The attention to detail that goes into his songs is astonishing. He sings Crack Rock with a hint of fractured breathiness that his sound engineer tried to iron out. “He said, ‘Are we really going to let this slide?’ And I was like, ‘Yes, because that’s how a smoker would sing.’” Music, more than any other art form, demands autobiography: we want our singers to be giving us authentic love or pain; we want to believe it’s first-hand. Fortunately, Frank Ocean is a natural-born storyteller.
When he talks about his music – how this bit here was influenced by Sly And The Family Stone, why that vocal retake happened, even the dying business model the industry is built on – he looks up, becoming animated, lively, and less shy.

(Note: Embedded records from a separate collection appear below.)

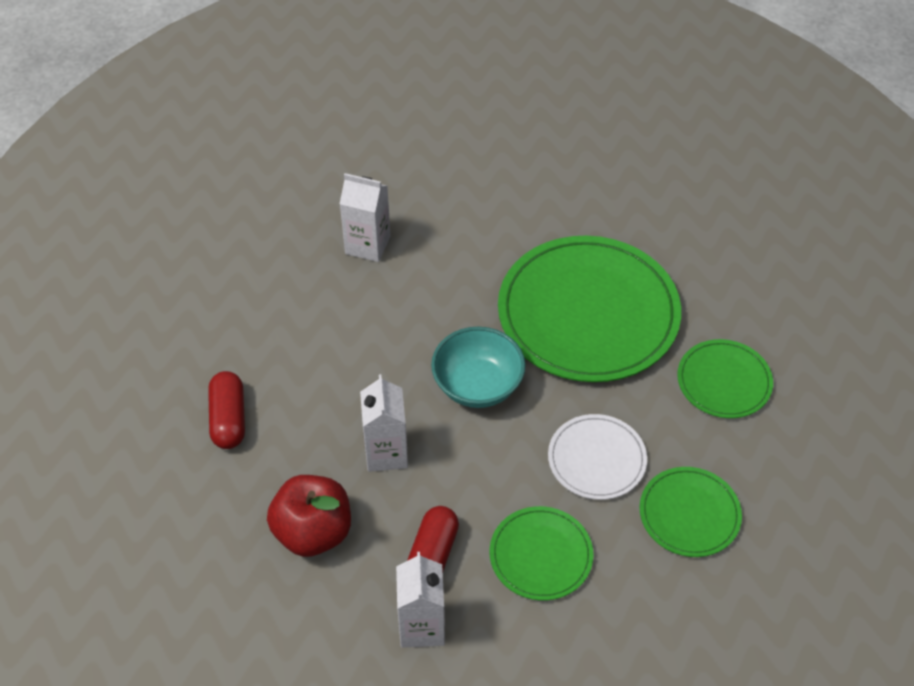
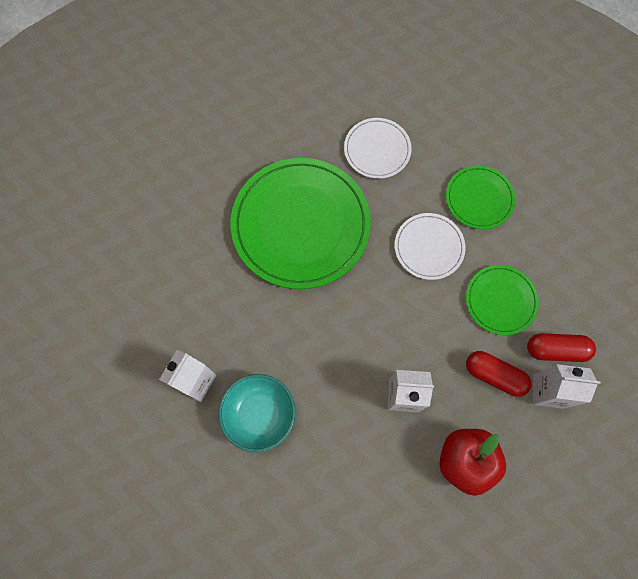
camera: 80 degrees left, 20 degrees up
red capsule [208,371,245,449] -> red capsule moved to [527,333,596,362]
turquoise bowl [431,327,526,408] -> turquoise bowl moved to [218,374,296,452]
green plate [677,339,773,418] -> white plate [344,118,412,179]

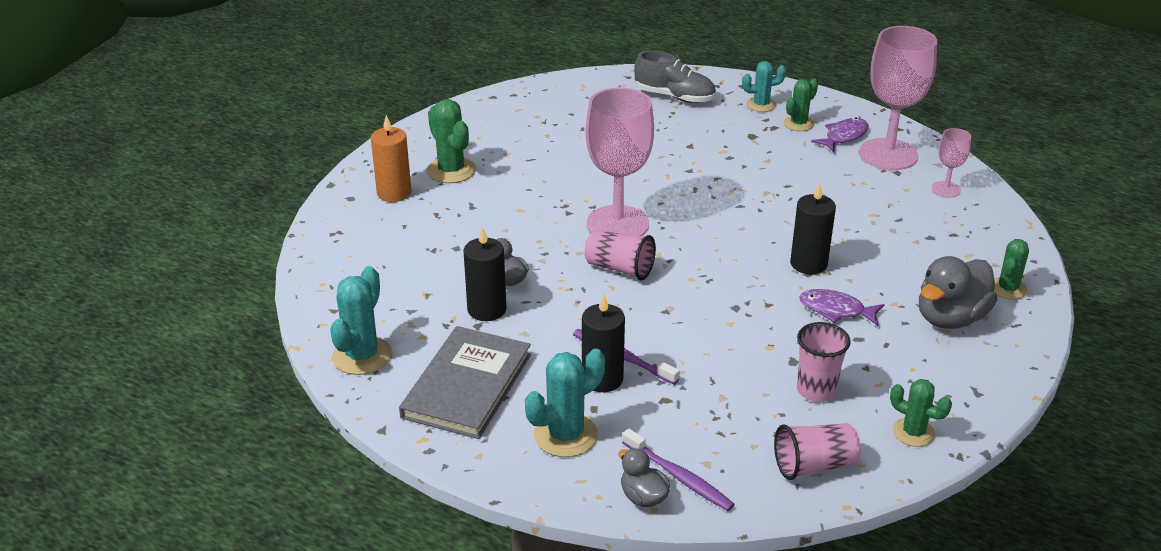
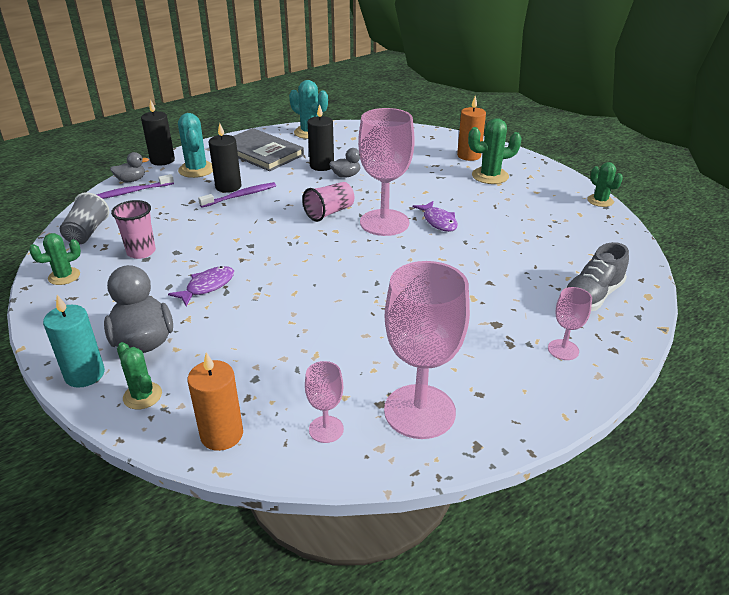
camera: 110 degrees right, 0 degrees up
turquoise cactus [742,61,786,112] -> pink goblet [548,287,592,360]
pink cup [774,423,861,480] -> grey cup [60,192,109,245]
green cactus [784,78,818,131] -> green cactus moved to [587,162,623,207]
black candle [790,182,836,274] -> black candle moved to [141,99,175,166]
purple fish [811,118,869,152] -> purple fish moved to [413,201,458,232]
none -> turquoise candle [43,295,105,388]
none -> orange candle [187,352,243,451]

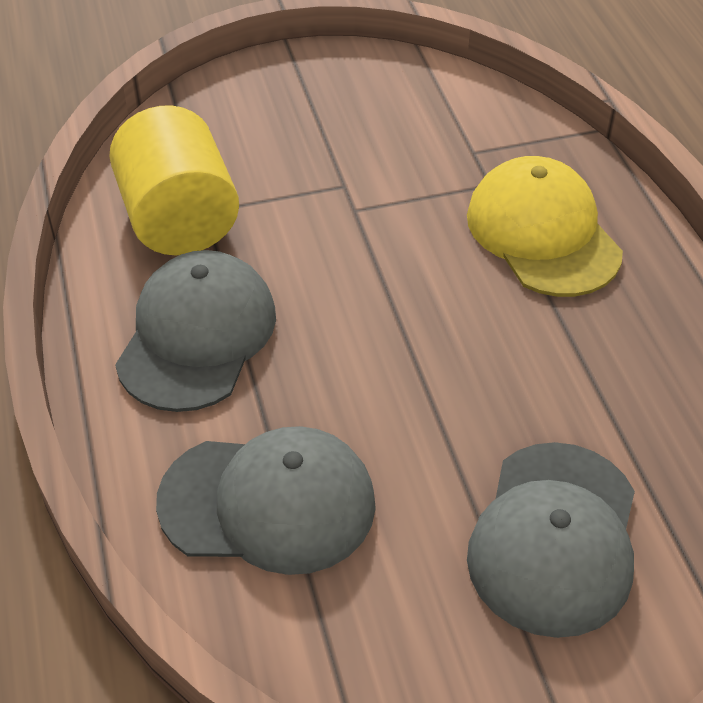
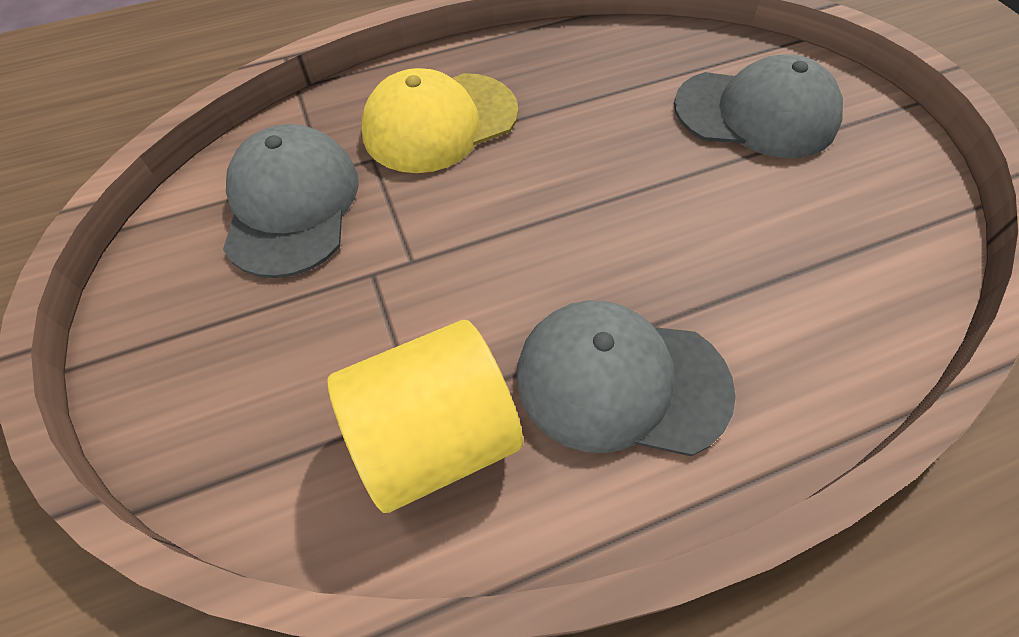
camera: 95 degrees left, 10 degrees up
grey cap [156,426,376,575] -> grey cap moved to [223,124,359,278]

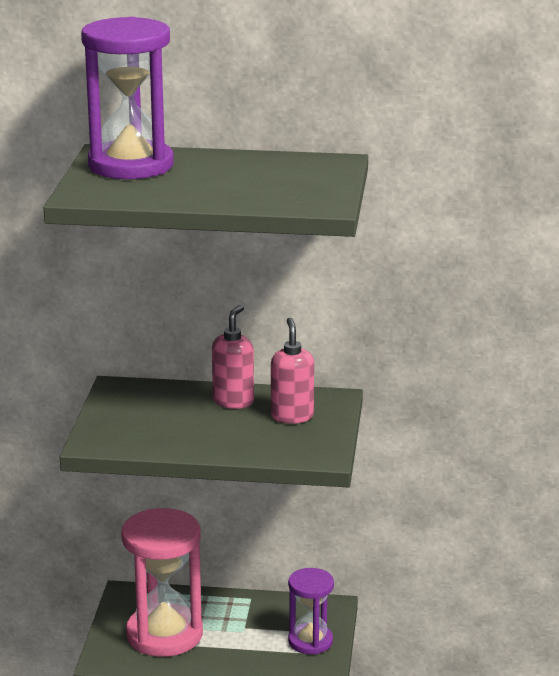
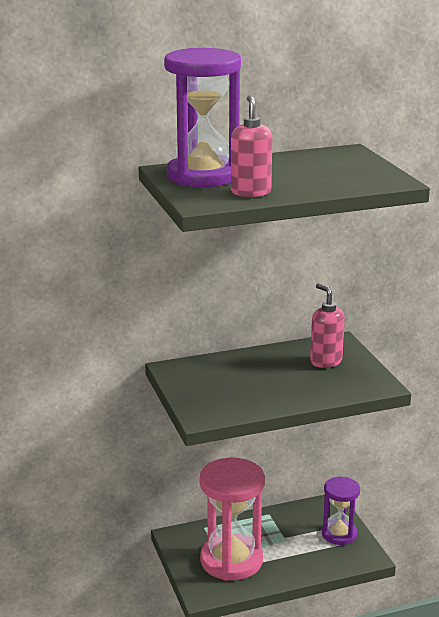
camera: 25 degrees left, 0 degrees up
pink soap dispenser [212,305,254,409] -> pink soap dispenser moved to [231,96,272,197]

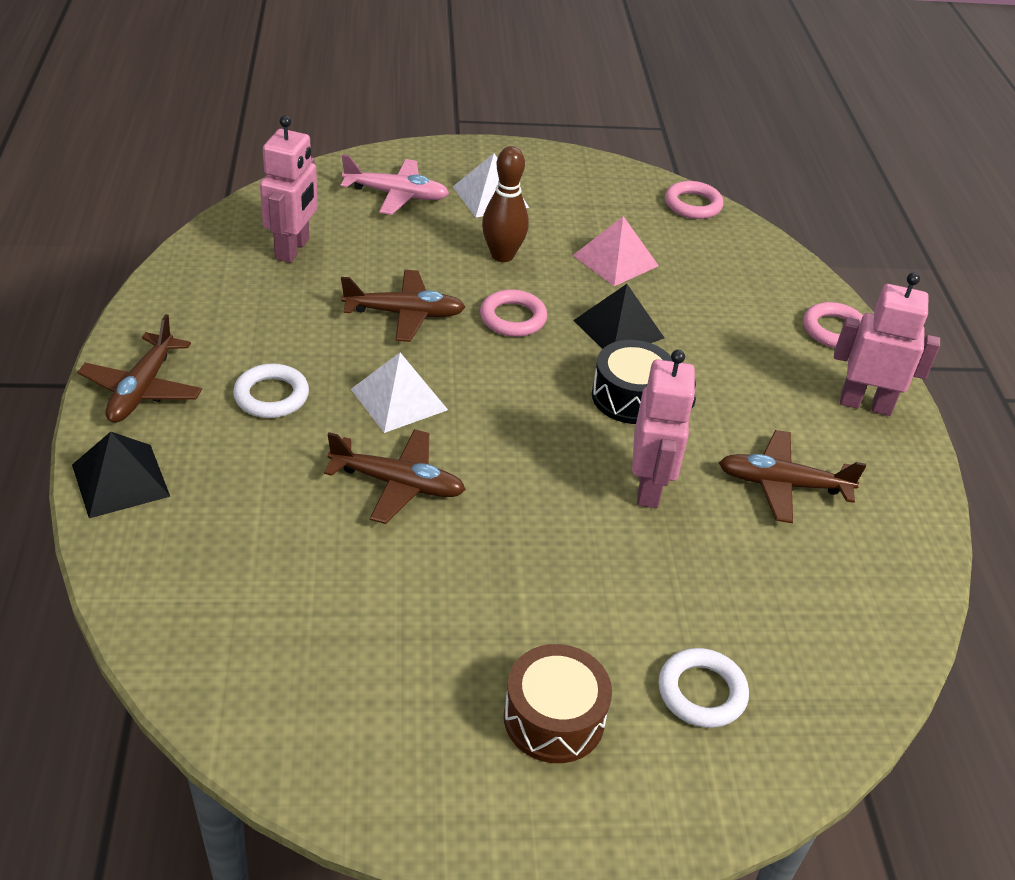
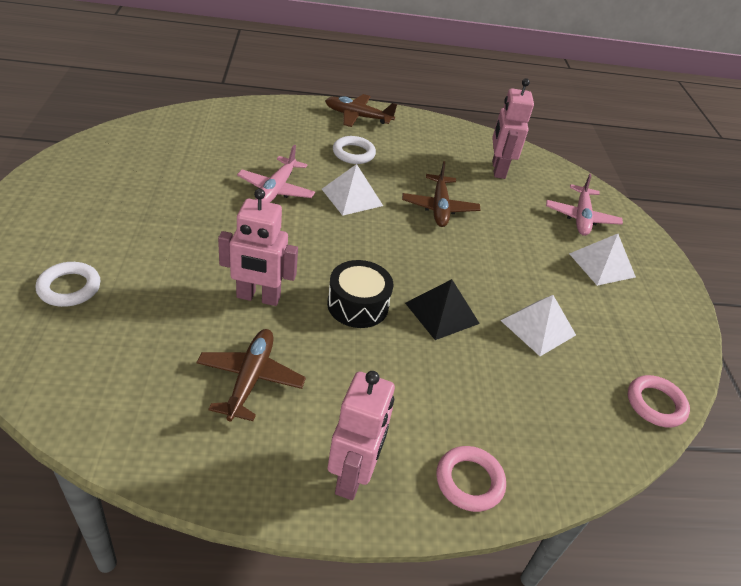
camera: 90 degrees right, 0 degrees up
black pyramid [72,432,170,518] -> none
pink robot [260,115,318,263] -> pink robot turned 75 degrees clockwise [492,78,534,179]
brown plane [324,429,466,524] -> pink plane [237,145,315,203]
pink ring [480,289,547,337] -> none
brown bowling pin [482,146,529,262] -> none
brown drum [504,644,612,763] -> none
pink pyramid [573,216,659,286] -> white pyramid [500,295,576,356]

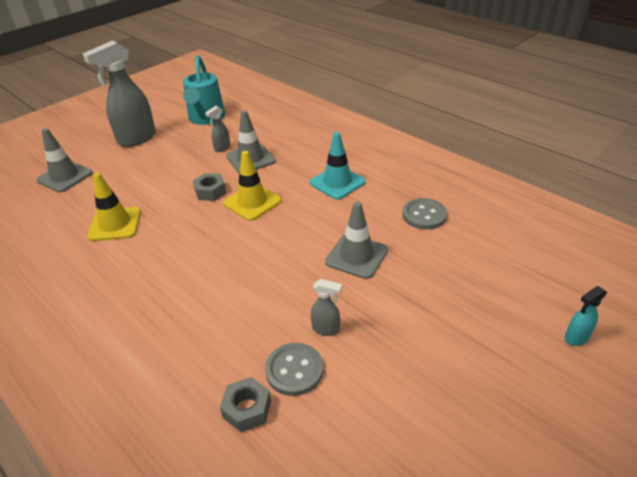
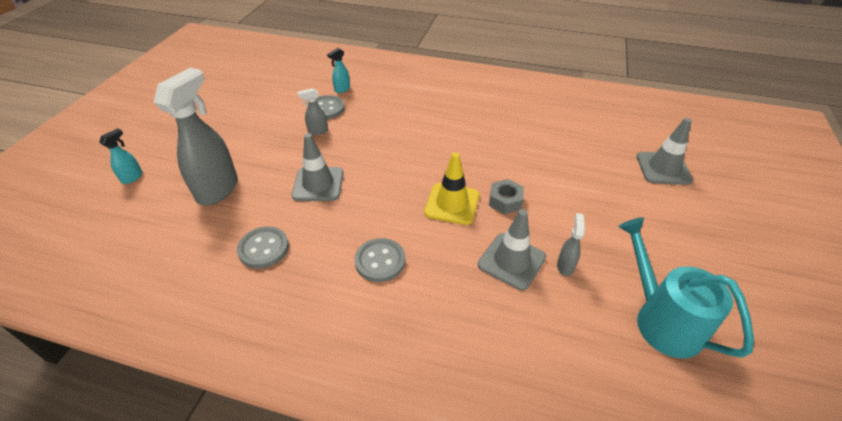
camera: 150 degrees right, 5 degrees up
grey spray bottle [82,40,156,147] -> grey spray bottle moved to [154,68,238,205]
yellow traffic cone [87,173,141,241] -> none
grey nut [220,377,271,432] -> turquoise spray bottle [327,48,350,93]
turquoise traffic cone [310,132,366,200] -> grey button [355,238,405,282]

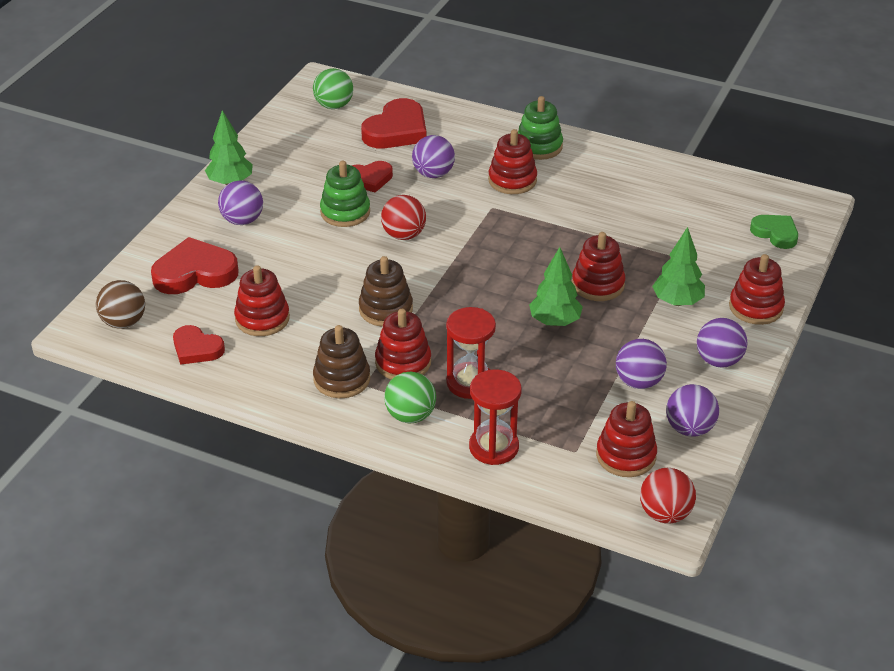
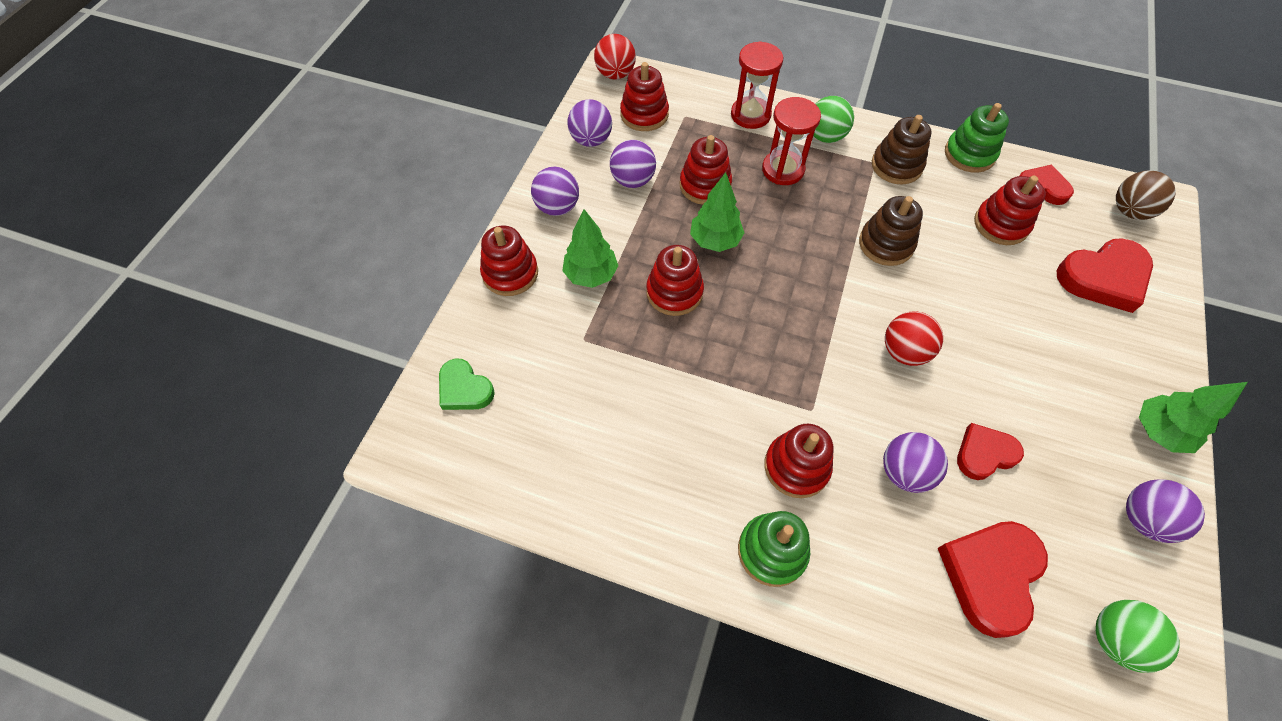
camera: 175 degrees right, 20 degrees up
purple ball [218,180,263,225] -> purple ball moved to [1126,479,1205,543]
green stacking toy [320,161,370,227] -> green stacking toy moved to [945,103,1009,173]
red stacking toy [375,309,431,380] -> red stacking toy moved to [680,135,732,205]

It would be easy to think that he’s reluctant to be famous – Vancouver tonight marks only his 10th solo gig – but when he left New Orleans in 2005, he changed his name from Lonny Breaux to Frank Ocean because he decided it would look better on magazine covers. (He also cares enough to have personally authorised the cover image for this week’s Guardian Guide.)
“I’ve always wanted to make a career in the arts, and I think that my only hope at doing that is to make it more about the work,” he says. But he could have been a successful songwriter anonymously – if it’s all about the music, why step out from behind the pen? “I enjoy singing my songs in front of people. I enjoy being involved in making the artwork for albums and stupid stuff like that. I wouldn’t be a part of [it] if I was just writing songs for others. And I said more about the music,” he grins, lest there be any doubt that he intends to be a star.